Charlottsville and TrendsSubmitted by DeDora Capital on August 25th, 2017
by Will Becker, AWMA/AIF
First, a note about the recent violence in Charlottsville. As a firm, we are fiercely non partisan. Our philosophy and mission is as folllows: "We believe in the power of running successful businesses, spending time with family, enjoying retirement, and making a responsible impact in our community. Our mission is to make a meaningful difference in the financial lives of our clients and community every day. We fulfill our mission through comprehensive wealth planning to guide financial decisions and investing assets to build client wealth." With that in mind, we feel compelled to make clear that we believe in treating people with respect, welcoming a variety of perspectives, and abiding by the rule of law. Violence, hate, fascism, and division have no place in our firm.
This month, companies such as General Motors, Aetna, JP Morgan, Merck, Johnson & Johnson, Intel, Walmart, Campbell Soup, IBM, Starbucks, stepped down from President Trump's Advisory Councils. Some companies stayed on before the Councils were disbanded. But it is worth noting that the companies that elected to step down represent over 25% of the Dow Jones Industrial Average. Many of the companies that stepped down cited moral inconsistency between President Trumps response to the events at Charlottsville and the companies' core values. Intel's statement, though, took a pragmatic long view:
"We have worked with every U.S. president since Woodrow Wilson. We are determinedly nonpartisan — we maintain no political action committee. And we have always believed that dialogue is critical to progress; that is why I joined the President’s Forum earlier this year. But this group can no longer serve the purpose for which it was formed. Earlier today I spoke with other members of the forum and we agreed to disband the group."
As Planners and Investors, how do these events affect us? It can feel like violence and tensions are on the rise. Is this closer to a long term rise, or modest increase in the midst of a long term decrease?

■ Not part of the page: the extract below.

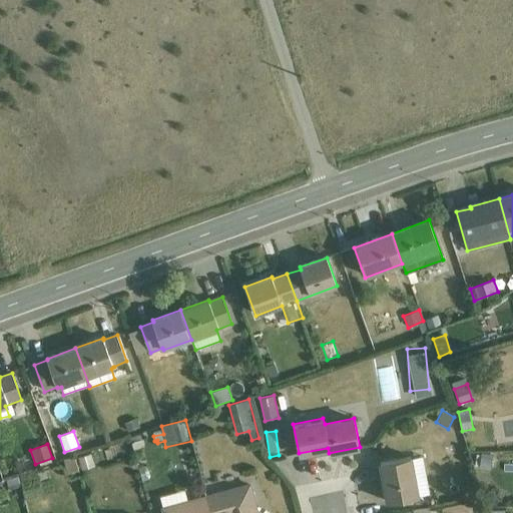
[(91,454),(78,458),(81,470),(95,466),(94,463),(97,462),(94,454),(92,455),(91,454)]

It turns out that researchers have tracked levels of violence in a variety of ways, and the results of the data is that violence is on the decline. Dr. Steven Pinker from Harvard goes so far as to say that "violence has been in decline over long stretches of time, and we may be living in the most peaceful time in our species' existence." How can he make such a bold statement? Globally, deaths due to wars are at historically low levels (Current level in Red circle on the right).
Why is violence on the decline, and what is increasing instead? It turns out that global literacy more than doubled in the past 50 years (chart below).
Not withstanding headlines about Syria, North Korea, and other authoritarian regimes, Democracy is consistently on the rise. Authoritarian regimes are stubbornly holding on, but there is really only one category in the chart below that is growing rapidly, and that is Democracy.
Similarly, International Trade continues to grow dramatically.
So if the world is more literate, democratic, and engaged in more commerce than ever before... then what about the USA? Focusing in on the USA in the past century, this is borne out in our own racial relations. One example: Fifty years ago, half of white Americans said that "black and white students should go to separate schools", and nearly the same number said they "would move if a black family moved in next door." By the end of the 21st century, by far the dominant view was the opposite; White responses to those same questions were in single-digits.
Why go into this in such detail on social issues? As Planners and Investors, we have to keep our eyes open to political events that spill into economic events; and this means discerning where the Trend is. Trend is part of our investing lingo. An uptrend shows price increase over time, while a downtrend shows price decrease. However even strong trends can have short periods when they seem like they are going backwards. These are counter-trends. Below is a chart from blogger Josh Brown, showing counter-trends in the decline of the 10 Year Treasury Yield. Josh's point is that we are currently witnessing a modest social counter-trend.
Will this counter-trend of social and racial tensions continue to rise? Will it break out and be a "new normal"? Will it undermine economic health? These are things we have to keep an eye on. In the meantime, let's treat eachother with respect, be open to other people's perspectives, and continue this nation's great tradition of valuing the unalienable rights of life, liberty, and the pursuit of happiness.